A study published in the June 17th issue of Pediatrics found that minority children with autism were 38% to 68% less likely than Caucasian children to see specialists for treatment of co-morbidity issues common with the disorder.
The study tracked over 3,600 children with autism, and found that minority children were substantially less likely than white children to receive care from specialists such as neurologists and gastroenterologists.
Autism is a neuro-developmental disability that affects communication and the ability to initiate and maintain social relationships. Many people with autism also suffer from co-occurring conditions, such as seizure disorders, gastrointestinal issues, ADHD, and sleep problems. While these disorders are not directly related to the autism, their symptoms can affect a child’s ability to learn and reduce the chance of living a full, independent life. Children with severe autism may be unable to communicate their discomfort to parents and caregivers, who may remain unaware that there is a condition that needs Dr. James Perrin of Harvard Medical School studied 3,615 children with autism who sought treatment at Massachusetts General Hospital. He found that 1,557 of these children visited a specialist. Thirty seven percent of white children saw a specialist, while less than 30% of black children did. Of these, 14% of white children saw a gastroenterologist, compared to 10% of black children and 9% of Hispanic children. Hispanic children also had lower rates of psychiatric and neuropsychiatric evaluations than white children.
These findings are disturbing, because minority children are less likely to receive procedures such as X-Rays or GI scans that could find blockages and other problems that need to be addressed.
The study did not speculate on the reasons for the disparity, but there are some possible causes. Minority children with autism may be less likely than white children to suffer from co-morbid conditions, though there is no research to back this up. It is also possible that minority families are less likely to have insurance that will refer them to appropriate specialists and cover the necessary treatments.

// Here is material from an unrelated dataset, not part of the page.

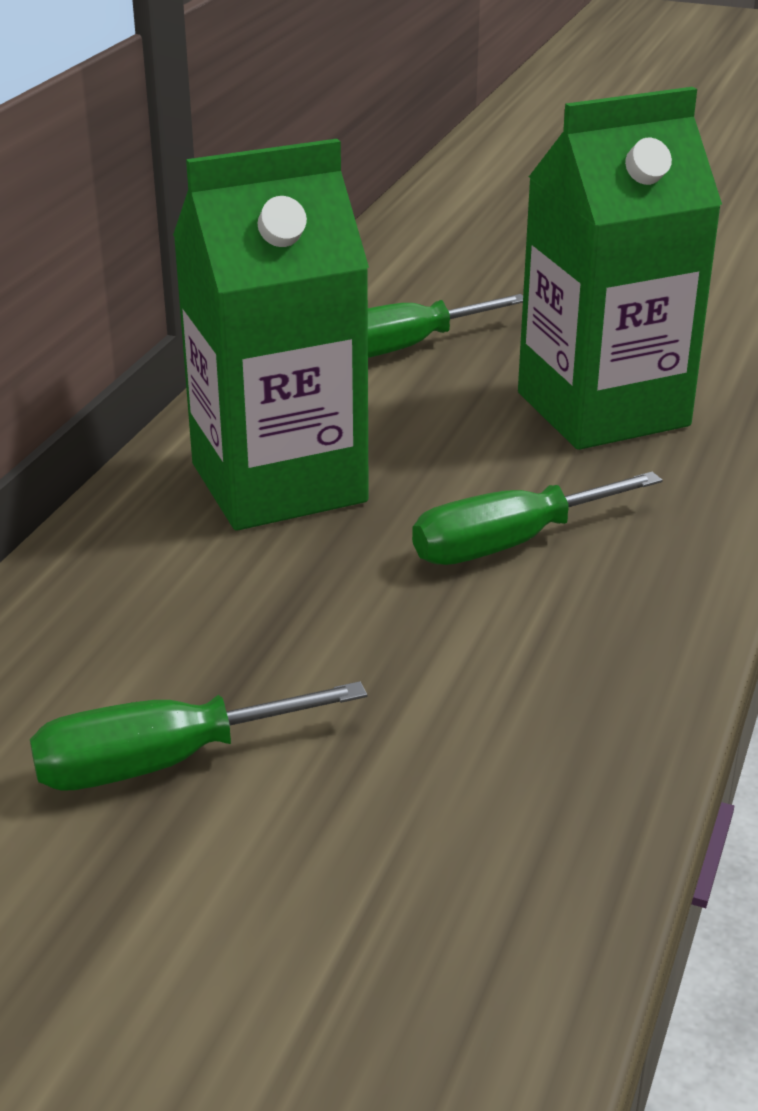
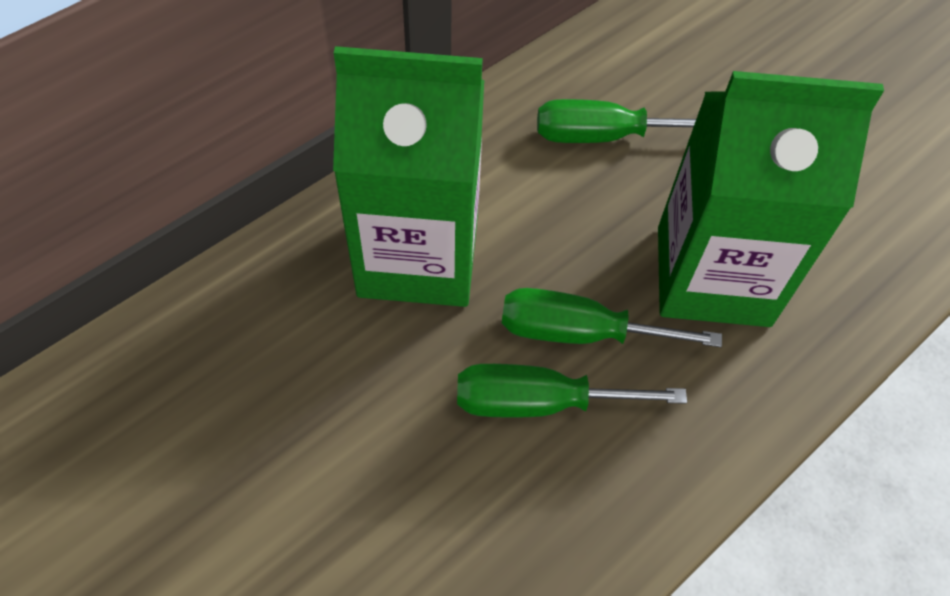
camera: 25 degrees right, 25 degrees up
(162, 763) = (171, 516): green screwdriver -> green screwdriver (579, 332)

Autism rates are similar for both white and minority populations, though a study in May 2012 found that minority children are likely to be diagnosed later than white children. Early intervention can be a key factor in the efficacy of autism treatments, so early diagnosis is important. Autism Speaks released a campaign called “Maybe” aimed at helping minority parents recognize the early signs of autism so they can seek a diagnosis and gain earlier access to treatment.
Autism is an equal-opportunity disorder that affects children from all ethnic groups and socioeconomic levels, though it does affect boys more than girls. These findings are disturbing, because without proper treatment these children will grow up into adults who will need constant care for the rest of their lives. Provisions in the Affordable Care Act, along with increased awareness through campaigns like “Maybe”, can hopefully help bridge the gap and help these children get the services they need.